*** Opening Data provided ***

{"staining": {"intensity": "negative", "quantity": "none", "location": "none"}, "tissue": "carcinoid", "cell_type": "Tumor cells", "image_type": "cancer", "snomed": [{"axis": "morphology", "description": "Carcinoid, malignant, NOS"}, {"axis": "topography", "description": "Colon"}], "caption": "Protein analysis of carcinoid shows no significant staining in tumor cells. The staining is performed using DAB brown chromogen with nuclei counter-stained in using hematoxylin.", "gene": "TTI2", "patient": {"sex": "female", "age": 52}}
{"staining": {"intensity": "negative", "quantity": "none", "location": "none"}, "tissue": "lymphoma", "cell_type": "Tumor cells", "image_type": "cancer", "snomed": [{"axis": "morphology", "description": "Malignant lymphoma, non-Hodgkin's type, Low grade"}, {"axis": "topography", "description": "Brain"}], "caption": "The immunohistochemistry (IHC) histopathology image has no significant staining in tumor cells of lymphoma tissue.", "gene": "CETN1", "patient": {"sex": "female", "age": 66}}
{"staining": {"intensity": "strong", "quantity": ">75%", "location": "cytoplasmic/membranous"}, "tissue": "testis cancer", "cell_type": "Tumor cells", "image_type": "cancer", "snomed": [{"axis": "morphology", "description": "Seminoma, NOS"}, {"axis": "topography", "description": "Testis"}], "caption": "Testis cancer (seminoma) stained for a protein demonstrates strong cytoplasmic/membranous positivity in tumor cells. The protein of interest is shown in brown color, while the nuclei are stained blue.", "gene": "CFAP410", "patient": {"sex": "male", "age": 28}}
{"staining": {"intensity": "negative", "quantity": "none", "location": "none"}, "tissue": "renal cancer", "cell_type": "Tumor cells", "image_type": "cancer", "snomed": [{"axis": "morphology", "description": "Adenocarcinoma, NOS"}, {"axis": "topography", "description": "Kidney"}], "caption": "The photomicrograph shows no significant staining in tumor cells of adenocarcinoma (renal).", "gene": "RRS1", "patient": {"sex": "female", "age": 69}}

*** Closing Data provided ***

• Work required
Check each line of the listing for "shows". Show those that have it.

• Result
{"staining": {"intensity": "negative", "quantity": "none", "location": "none"}, "tissue": "carcinoid", "cell_type": "Tumor cells", "image_type": "cancer", "snomed": [{"axis": "morphology", "description": "Carcinoid, malignant, NOS"}, {"axis": "topography", "description": "Colon"}], "caption": "Protein analysis of carcinoid shows no significant staining in tumor cells. The staining is performed using DAB brown chromogen with nuclei counter-stained in using hematoxylin.", "gene": "TTI2", "patient": {"sex": "female", "age": 52}}
{"staining": {"intensity": "negative", "quantity": "none", "location": "none"}, "tissue": "renal cancer", "cell_type": "Tumor cells", "image_type": "cancer", "snomed": [{"axis": "morphology", "description": "Adenocarcinoma, NOS"}, {"axis": "topography", "description": "Kidney"}], "caption": "The photomicrograph shows no significant staining in tumor cells of adenocarcinoma (renal).", "gene": "RRS1", "patient": {"sex": "female", "age": 69}}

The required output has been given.